HarfBuzz includes several APIs for working with general-purpose data that you may find convenient to leverage in your own software. They include set operations and integer-to-integer mapping operations.
HarfBuzz uses set operations for internal bookkeeping, such as when it collects all of the glyph IDs covered by a particular font feature. You can also use the set API to build sets, add and remove elements, test whether or not sets contain particular elements, or compute the unions, intersections, or differences between sets.
All set elements are integers (specifically, hb_codepoint_t 32-bit unsigned ints), and there are functions for fetching the minimum and maximum element from a set. The set API also includes some functions that might not be part of a generic set facility, such as the ability to add a contiguous range of integer elements to a set in bulk, and the ability to fetch the next-smallest or next-largest element.

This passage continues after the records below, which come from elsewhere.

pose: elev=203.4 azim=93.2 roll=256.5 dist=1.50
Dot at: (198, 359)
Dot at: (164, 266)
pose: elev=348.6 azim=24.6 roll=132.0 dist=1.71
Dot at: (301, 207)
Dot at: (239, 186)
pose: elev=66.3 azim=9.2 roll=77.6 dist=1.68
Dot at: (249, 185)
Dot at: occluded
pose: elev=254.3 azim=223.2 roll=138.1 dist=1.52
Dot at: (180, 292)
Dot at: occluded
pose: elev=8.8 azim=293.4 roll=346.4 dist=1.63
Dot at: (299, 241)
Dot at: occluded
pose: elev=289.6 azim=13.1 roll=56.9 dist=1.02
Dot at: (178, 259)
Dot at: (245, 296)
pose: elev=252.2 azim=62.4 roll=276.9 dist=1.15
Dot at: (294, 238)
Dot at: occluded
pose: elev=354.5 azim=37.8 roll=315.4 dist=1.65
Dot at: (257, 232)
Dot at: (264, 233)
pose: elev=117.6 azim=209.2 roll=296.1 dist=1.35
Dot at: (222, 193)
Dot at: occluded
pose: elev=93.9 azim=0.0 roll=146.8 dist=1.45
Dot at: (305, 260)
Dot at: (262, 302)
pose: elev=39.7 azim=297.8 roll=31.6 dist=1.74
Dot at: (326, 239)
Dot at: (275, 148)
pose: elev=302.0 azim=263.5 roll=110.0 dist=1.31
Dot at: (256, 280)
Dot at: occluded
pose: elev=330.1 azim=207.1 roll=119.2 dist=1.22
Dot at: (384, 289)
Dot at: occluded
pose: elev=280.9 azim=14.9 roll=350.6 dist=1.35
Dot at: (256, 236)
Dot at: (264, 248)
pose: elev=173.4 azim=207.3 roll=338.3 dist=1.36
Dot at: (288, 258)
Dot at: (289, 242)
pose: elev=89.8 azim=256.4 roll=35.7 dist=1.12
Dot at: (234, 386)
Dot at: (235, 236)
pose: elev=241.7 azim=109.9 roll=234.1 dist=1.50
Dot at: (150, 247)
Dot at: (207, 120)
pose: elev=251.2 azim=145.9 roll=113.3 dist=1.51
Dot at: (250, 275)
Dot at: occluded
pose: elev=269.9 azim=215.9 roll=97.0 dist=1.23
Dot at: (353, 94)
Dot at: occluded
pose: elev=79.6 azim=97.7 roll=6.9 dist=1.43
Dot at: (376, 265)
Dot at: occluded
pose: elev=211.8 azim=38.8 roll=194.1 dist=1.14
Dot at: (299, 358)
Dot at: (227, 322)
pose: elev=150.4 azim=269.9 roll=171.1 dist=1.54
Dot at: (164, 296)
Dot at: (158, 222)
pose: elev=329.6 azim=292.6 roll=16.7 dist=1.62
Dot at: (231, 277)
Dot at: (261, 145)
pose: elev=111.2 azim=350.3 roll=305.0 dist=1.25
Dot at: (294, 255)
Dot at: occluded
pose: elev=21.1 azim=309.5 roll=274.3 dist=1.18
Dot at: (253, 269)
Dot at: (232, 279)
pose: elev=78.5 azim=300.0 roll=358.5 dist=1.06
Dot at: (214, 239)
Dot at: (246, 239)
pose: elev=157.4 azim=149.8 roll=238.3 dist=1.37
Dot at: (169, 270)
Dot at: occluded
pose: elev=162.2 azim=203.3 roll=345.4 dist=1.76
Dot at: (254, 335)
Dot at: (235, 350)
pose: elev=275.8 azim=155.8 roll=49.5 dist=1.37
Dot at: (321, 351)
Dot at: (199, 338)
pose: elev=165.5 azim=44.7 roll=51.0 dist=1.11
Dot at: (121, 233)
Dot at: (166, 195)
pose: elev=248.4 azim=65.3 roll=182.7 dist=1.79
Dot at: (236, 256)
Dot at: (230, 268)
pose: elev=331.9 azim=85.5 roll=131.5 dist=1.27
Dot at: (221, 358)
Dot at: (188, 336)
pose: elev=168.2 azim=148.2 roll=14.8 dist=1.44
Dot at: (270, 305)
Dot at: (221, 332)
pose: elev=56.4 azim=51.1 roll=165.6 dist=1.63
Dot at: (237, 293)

The HarfBuzz set API includes some conveniences as well. All
sets are lifecycle-managed, just like other HarfBuzz
objects. You increase the reference count on a set with
hb_set_reference()
and decrease it with
hb_set_destroy()
. You can also attach
user data to a set, just like you can to blobs, buffers, faces,
fonts, and other objects, and set destroy callbacks.
HarfBuzz also provides an API for keeping track of integer-to-integer mappings. As with the set API, each integer is stored as an unsigned 32-bit hb_codepoint_t element. Maps, like other objects, are reference counted with reference and destroy functions, and you can attach user data to them. The mapping operations include adding and deleting integer-to-integer key:value pairs to the map, testing for the presence of a key, fetching the population of the map, and so on.
There are several other internal HarfBuzz facilities that are exposed publicly and which you may want to take advantage of while processing text. HarfBuzz uses a common hb_tag_t for a variety of OpenType tag identifiers (for scripts, languages, font features, table names, variation-axis names, and more), and provides functions for converting strings to tags and vice-versa.
Finally, HarfBuzz also includes data type for Booleans, bit masks, and other simple types.